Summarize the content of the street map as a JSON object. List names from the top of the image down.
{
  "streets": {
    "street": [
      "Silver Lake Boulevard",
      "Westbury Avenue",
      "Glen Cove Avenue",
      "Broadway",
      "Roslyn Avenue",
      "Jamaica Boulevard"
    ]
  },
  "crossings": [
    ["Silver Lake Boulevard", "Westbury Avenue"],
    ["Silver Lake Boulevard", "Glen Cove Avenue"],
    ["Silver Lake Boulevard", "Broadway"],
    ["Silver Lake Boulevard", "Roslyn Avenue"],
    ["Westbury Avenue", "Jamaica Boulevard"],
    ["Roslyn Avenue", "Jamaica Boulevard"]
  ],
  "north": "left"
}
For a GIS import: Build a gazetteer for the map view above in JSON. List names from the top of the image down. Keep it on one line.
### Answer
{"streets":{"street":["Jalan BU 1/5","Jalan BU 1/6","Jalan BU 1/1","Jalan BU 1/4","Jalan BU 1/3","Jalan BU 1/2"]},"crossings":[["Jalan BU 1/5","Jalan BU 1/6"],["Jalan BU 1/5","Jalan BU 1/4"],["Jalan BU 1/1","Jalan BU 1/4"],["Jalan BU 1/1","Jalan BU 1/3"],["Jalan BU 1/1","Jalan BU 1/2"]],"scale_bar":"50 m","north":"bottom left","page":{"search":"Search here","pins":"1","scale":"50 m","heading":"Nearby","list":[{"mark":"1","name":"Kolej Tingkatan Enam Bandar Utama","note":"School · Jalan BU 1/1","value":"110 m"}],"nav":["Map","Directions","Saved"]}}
══════════
Each entry is to be retyped precisely as it stands.

Summarize the content of the street map as a JSON object. List names from the top of the image down.
{
  "streets": {
    "street": [
      "Silver Lake Boulevard",
      "Westbury Avenue",
      "Glen Cove Avenue",
      "Broadway",
      "Roslyn Avenue",
      "Jamaica Boulevard"
    ]
  },
  "crossings": [
    ["Silver Lake Boulevard", "Westbury Avenue"],
    ["Silver Lake Boulevard", "Glen Cove Avenue"],
    ["Silver Lake Boulevard", "Broadway"],
    ["Silver Lake Boulevard", "Roslyn Avenue"],
    ["Westbury Avenue", "Jamaica Boulevard"],
    ["Roslyn Avenue", "Jamaica Boulevard"]
  ],
  "north": "left"
}
For a GIS import: Build a gazetteer for the map view above in JSON. List names from the top of the image down. Keep it on one line.
### Answer
{"streets":{"street":["Jalan BU 1/5","Jalan BU 1/6","Jalan BU 1/1","Jalan BU 1/4","Jalan BU 1/3","Jalan BU 1/2"]},"crossings":[["Jalan BU 1/5","Jalan BU 1/6"],["Jalan BU 1/5","Jalan BU 1/4"],["Jalan BU 1/1","Jalan BU 1/4"],["Jalan BU 1/1","Jalan BU 1/3"],["Jalan BU 1/1","Jalan BU 1/2"]],"scale_bar":"50 m","north":"bottom left","page":{"search":"Search here","pins":"1","scale":"50 m","heading":"Nearby","list":[{"mark":"1","name":"Kolej Tingkatan Enam Bandar Utama","note":"School · Jalan BU 1/1","value":"110 m"}],"nav":["Map","Directions","Saved"]}}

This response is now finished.